Varoluşun gerçekliğine ayna tutarken acılar
Batsın felek, bitsin bu kader diye bakarken
Suçlanacak birileri hep var.
Bilirim! Üstüne yıkılırken dertler, bir dünya kadar ağır.
“Dur” diyecek gücün dahi kalmamış, sanki bir sen kalmışsın
Sonunda çocukluk yapıp Allah’ı mı suçlayacaksın
Yoksa sorumluluk alıp kendin mi olacaksın
Bahaneler içinde kendinden mi kaçacaksın
Bilirim! Sen kendinden kaçmayacak kadar
Nedenini kendinde bulacak kadar şereflisin
Anka kuşu misali küllerinden yeniden doğacaksın.
Ayağına pranga mı oldu acılar?
Göklerden gelmişsin, uçmaktan mahrum mu bıraktılar?

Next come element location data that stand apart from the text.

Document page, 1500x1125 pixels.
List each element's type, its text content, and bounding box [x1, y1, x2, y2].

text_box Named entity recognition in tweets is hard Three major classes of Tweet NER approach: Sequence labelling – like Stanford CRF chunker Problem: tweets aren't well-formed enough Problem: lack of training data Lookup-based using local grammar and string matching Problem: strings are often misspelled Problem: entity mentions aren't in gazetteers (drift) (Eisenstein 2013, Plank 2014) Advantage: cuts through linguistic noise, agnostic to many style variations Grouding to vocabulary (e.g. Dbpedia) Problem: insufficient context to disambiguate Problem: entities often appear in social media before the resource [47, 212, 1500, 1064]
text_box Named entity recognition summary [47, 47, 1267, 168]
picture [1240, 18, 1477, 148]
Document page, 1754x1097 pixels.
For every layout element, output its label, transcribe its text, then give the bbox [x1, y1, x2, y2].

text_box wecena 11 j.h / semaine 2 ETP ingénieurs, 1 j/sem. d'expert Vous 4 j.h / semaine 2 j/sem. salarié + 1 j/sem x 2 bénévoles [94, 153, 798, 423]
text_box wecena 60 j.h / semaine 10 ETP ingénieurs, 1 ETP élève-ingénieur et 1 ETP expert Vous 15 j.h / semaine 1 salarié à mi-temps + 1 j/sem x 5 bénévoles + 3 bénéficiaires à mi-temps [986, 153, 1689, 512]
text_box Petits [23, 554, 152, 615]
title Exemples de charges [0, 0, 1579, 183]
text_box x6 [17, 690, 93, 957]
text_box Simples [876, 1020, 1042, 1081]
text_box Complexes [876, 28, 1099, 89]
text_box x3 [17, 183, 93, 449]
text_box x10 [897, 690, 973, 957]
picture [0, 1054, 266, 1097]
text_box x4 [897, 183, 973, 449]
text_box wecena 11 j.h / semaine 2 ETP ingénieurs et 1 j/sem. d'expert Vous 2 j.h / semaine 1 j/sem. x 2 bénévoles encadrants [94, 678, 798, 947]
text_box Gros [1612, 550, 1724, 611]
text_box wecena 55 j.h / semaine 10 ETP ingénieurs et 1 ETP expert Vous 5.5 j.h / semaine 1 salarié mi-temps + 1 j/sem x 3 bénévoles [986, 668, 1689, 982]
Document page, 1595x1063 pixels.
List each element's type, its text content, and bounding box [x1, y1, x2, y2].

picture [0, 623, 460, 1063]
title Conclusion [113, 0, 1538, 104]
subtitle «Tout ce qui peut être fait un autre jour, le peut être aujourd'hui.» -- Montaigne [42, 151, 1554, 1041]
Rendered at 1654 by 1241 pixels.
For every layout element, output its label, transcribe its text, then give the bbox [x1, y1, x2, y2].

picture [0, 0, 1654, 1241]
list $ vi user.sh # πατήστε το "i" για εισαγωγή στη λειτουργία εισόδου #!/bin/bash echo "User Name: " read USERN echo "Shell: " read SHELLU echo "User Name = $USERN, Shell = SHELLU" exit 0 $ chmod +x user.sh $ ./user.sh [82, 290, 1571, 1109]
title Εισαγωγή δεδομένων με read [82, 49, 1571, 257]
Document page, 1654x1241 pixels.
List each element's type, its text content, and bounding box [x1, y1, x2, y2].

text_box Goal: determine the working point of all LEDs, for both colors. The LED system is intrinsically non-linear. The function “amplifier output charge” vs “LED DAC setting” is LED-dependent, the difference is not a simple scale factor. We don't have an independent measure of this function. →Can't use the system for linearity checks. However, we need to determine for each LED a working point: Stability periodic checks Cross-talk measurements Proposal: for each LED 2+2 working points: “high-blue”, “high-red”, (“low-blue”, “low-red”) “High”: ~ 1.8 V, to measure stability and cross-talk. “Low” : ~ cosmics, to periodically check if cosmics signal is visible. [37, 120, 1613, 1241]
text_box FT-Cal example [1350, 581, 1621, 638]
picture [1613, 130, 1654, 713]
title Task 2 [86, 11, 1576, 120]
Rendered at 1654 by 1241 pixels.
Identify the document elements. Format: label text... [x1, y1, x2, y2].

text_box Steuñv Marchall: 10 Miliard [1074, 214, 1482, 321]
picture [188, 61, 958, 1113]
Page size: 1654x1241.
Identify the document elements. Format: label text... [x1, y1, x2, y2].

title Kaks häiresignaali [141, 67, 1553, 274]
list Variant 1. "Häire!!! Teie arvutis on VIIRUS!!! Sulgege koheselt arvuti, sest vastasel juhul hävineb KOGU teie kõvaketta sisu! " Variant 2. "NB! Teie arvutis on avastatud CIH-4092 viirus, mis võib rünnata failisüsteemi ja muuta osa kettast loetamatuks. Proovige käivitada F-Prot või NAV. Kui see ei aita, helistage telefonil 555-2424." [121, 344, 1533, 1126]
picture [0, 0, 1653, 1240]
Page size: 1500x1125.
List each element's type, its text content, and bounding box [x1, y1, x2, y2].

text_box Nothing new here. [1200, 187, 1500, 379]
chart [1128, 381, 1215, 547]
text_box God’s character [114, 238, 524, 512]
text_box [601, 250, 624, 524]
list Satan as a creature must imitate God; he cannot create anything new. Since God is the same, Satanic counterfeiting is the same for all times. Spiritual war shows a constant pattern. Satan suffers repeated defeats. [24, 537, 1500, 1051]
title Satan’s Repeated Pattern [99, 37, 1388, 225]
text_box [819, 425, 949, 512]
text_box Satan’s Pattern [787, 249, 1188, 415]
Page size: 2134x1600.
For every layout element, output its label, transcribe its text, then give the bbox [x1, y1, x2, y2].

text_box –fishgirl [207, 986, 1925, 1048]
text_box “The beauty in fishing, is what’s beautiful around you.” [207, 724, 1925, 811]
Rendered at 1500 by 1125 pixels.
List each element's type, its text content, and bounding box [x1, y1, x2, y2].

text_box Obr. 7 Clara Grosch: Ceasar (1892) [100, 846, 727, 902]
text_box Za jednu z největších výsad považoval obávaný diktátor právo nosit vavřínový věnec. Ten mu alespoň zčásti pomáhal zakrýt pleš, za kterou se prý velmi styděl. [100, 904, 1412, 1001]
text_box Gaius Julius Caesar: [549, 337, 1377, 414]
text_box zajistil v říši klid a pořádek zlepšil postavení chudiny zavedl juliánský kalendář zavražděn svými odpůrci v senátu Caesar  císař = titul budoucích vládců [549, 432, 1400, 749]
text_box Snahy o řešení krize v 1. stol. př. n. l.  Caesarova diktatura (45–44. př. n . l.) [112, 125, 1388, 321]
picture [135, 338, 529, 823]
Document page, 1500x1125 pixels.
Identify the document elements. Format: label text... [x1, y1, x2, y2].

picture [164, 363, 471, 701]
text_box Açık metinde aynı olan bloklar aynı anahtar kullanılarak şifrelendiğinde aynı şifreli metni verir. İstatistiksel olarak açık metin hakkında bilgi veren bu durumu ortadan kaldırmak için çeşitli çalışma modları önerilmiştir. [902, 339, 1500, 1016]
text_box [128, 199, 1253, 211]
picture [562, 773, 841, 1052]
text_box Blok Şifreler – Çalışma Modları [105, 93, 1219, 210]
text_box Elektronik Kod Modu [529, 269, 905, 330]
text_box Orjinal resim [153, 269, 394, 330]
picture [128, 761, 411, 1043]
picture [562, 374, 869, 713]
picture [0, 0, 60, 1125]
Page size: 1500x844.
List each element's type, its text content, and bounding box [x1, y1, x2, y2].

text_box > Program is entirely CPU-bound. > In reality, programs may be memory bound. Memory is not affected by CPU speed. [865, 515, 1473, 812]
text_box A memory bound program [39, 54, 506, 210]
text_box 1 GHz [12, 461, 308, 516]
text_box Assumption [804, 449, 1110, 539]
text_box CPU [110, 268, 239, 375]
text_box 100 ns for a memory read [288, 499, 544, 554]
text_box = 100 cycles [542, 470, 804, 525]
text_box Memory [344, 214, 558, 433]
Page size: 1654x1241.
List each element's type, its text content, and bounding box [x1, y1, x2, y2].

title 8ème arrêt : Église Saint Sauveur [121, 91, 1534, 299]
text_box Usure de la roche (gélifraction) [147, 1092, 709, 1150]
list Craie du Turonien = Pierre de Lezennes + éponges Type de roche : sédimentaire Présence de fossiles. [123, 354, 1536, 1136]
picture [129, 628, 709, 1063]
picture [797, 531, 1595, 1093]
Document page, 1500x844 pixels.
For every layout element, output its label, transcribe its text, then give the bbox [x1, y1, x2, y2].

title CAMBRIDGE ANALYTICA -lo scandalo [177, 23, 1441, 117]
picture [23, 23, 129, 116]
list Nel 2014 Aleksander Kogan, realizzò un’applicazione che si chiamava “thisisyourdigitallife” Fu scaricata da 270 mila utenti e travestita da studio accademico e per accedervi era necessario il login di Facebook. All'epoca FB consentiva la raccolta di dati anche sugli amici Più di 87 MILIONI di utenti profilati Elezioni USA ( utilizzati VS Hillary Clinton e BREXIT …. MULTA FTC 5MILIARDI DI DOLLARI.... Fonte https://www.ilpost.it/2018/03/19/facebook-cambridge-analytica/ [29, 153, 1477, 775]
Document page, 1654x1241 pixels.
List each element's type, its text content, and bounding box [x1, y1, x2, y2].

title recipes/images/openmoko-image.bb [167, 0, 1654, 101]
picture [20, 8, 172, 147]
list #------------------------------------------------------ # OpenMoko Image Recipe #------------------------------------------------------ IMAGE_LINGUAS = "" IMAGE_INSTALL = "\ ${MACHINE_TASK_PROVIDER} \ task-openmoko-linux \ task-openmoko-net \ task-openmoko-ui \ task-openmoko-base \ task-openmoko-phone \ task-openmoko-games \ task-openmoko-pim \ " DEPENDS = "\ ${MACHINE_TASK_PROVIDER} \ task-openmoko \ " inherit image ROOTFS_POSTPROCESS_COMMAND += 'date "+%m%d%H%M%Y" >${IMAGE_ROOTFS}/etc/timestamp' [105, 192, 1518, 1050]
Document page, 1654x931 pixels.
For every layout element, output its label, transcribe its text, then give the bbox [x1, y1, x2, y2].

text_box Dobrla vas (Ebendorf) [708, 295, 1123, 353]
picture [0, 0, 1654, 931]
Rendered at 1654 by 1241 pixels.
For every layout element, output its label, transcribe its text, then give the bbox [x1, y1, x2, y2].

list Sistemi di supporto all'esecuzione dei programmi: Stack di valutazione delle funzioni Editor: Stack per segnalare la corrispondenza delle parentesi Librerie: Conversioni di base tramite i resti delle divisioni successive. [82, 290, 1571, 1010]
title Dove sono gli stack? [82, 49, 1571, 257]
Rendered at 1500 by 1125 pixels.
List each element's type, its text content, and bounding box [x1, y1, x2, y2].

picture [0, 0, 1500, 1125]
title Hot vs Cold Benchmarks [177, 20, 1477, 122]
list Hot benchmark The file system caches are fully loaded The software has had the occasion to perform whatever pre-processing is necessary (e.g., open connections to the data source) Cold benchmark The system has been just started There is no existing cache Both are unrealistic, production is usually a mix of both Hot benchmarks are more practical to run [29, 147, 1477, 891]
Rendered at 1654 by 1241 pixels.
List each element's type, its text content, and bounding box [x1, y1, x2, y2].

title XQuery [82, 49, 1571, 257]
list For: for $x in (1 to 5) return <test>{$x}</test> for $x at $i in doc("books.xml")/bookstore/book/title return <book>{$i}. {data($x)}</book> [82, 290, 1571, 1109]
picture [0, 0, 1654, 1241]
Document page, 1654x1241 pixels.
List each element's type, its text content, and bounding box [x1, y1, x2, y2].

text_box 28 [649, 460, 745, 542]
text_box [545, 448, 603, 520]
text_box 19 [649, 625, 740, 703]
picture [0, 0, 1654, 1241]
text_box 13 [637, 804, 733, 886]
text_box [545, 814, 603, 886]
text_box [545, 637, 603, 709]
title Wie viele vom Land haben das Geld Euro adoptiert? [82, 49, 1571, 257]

Ateş olup seni mi yaktılar, buz gibi dondurup özüne mi kapattılar?
Yarın olmasın, gün doğmasın diyecek kadar çaresiz mi bıraktılar?
Bilirim! Acıları yol yapıp arınanlar, hakikat durağında kendini bulanlar
Varlığının sorumluluğunu yüklenmiş adanmış ruhlar
Acıları geride bırakıp sonsuza kapı aralayanlar da var.
Emir, Acılar mutluluklar ayrılıklar, her ne ki bu dünyaya ait var
Bilirim! Bitecek günü de var.
Var olma çabası içinde hakikatten yana bir nefes almak da var.
Duyguların canlılığında, Allah’ı bulmak da var.
Kimisi savurur, nefessiz bırakıp da boğması var
Kimisi bir meltem gibi huzur içinde nefes olması da var.
Hikmeti yaşarken suçlayacak kimse bulmadığında
Meltemlere tutunup huzur bulman da var.
Ecel ile “benim” dediklerin elinden alınmadan
Yetenlerinde, yetindiklerinde, sevdiklerinde huzur bulman da var
Seni sen yapan, yapacak olan duyguları, geride bırakmamak da var.